PARIS, May 24, 2006 (AFP) – Samira and her two sons Alex and David have been playing hide-and-seek with the French authorities for the past month, to avoid being expelled to Azerbaijan under a toughening of policy towards illegal immigrants and their children.

Backing them is a support network — of teachers, parents, rights activists and left-wing politicians — that is waging a grassroots campaign against plans to expel hundreds of immigrant families with school-age children.

France’s centre-right governmnent has vowed to step up the deportation of illegal immigrants — who number 200,000 to 400,000 in the country — as part of a toughening of immigration policy backed by three-quarters of the public.

The rhythm of expulsions has been steadily rising, from 15,000 in 2004 to 20,000 last year, and Interior Minister Nicolas Sarkozy has set a national target of 25,000 expulsions for 2006.

Families with children enrolled at school have been given the right to remain until the end of the school year on June 30 — at which point state officials are under instructions to arrest and conduct them to the border.

“At least 10,000 children” enrolled in French schools are at risk, according to the Education Without Borders Network (RESF), which is campaigning for the children and their families to be given French residence permits.

Sarkozy defended the government’s policy during a trip to Africa last week: “If I allow people who have children enrolled at school to remain in France, I will be creating a new channel” for immigration, he said.

Anyone is free to register their child at a school in France — without having to produce identity or residence papers.

Schoolteachers and parents opposed to the plan say many of the children concerned are well-integrated and thriving in the French school system — and that to deport them would go against the very principles of the Republic.

“The idea of a child being handcuffed and bundled onto a plane to return to face a life of poverty is quite simply outrageous,” said Richard Moyon, a teacher and member of the RESF network.

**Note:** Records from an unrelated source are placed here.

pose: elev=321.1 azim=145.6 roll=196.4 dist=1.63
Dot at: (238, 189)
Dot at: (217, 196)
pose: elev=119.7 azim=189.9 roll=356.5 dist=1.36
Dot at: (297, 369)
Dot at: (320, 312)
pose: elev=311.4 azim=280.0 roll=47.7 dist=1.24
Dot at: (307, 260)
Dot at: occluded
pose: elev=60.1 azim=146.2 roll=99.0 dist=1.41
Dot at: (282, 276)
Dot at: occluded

RESF charges that many of those concerned have been unfairly denied political asylum in France and could face persecution upon their return home.

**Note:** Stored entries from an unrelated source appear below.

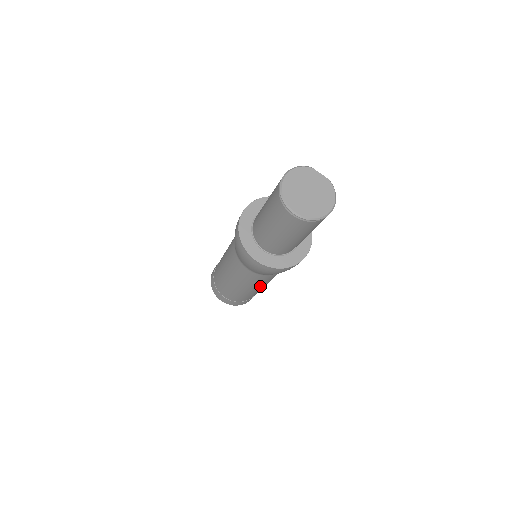
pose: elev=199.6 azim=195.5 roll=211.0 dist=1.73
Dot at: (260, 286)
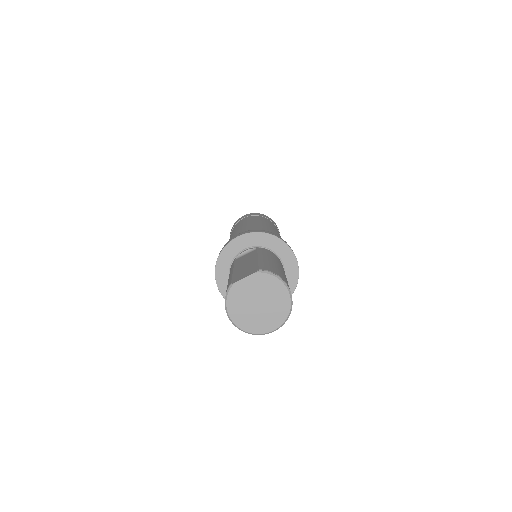
Dot at: occluded
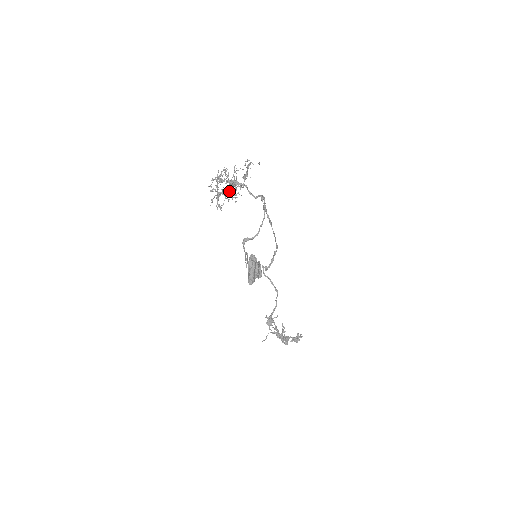
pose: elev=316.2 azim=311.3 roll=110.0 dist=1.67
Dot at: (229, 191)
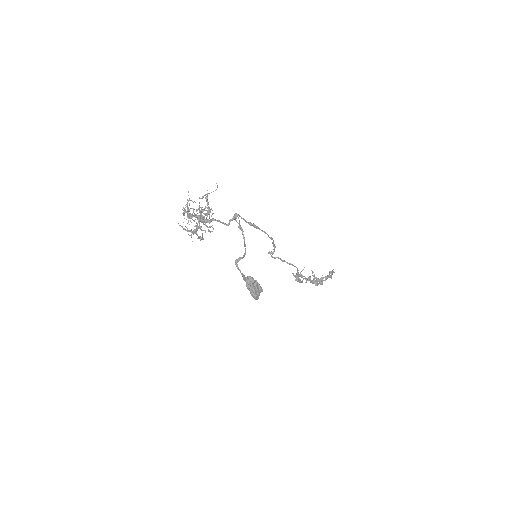
Dot at: (201, 227)
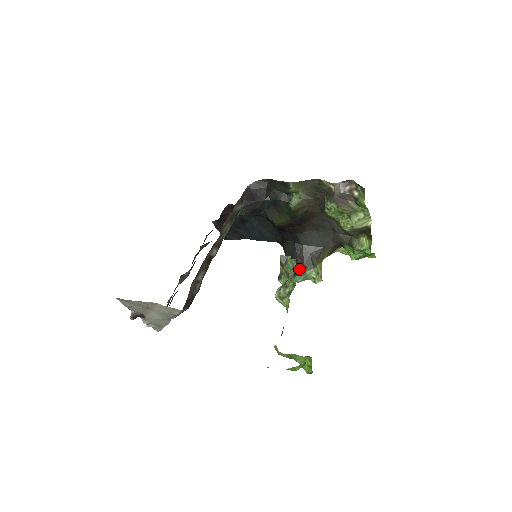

Since late April, more than 27,700 people have signed an RESF petition against what they denounce as a ‘childhunt’ — pledging to “sponsor, protect and house” the children and their families, even if it means breaking the law.

“If they ask us for shelter, we will not turn them away… We will not turn them over to the police,” they promise.

Well known signatories include the Socialist former minister Jack Lang and the anti-globalisation icon Jose Bové and the protest movement has found a strong echo in the left-wing media.

“France is set to turn into a strange country: thousands of children will be forced into clandestine existences… Holidays for some, fear and persecution for others,” wrote Libération newspaper.

The Socialist mayor of Paris, Bertrand Delanoë, has come out in support of the campaign and “civil sponsorship” ceremonies have been staged at a number of left-wing town halls to lend an air of officialdom to the protest movement.

In some cases teachers, students and their parents have taken in entire families threatened with expulsion — and the protest movement has already notched up a string of victories.

In one high-profile case, Rachel, 15, and Jonathan, 14, a brother and sister from the Democratic Republic of Congo were granted a stay of expulsion after spending two months on the run.

This week, in Evreux north of Paris, the authorities called off plans to deport an Angolan mother and her 16-year-old daughter following a strike by staff at her high-school.

Since 2004, the RESF network has blocked dozens of deportations — which are part of a wider move to tighten immigration rules under Sarkozy’s authority.

French lawmakers this month voted in a “selected immigration” reform — which aims to favour skilled workers and cut back on family reunification, while scrapping automatic residence rights for illegal immigrants who have spent 10 years in the country.

Sarkozy strongly denies that his policies are racist — Africans make up a majority of illegal immigrants in France — warning that a failure to combat the phenomenon would only play into the hands of the xenophobic far-right.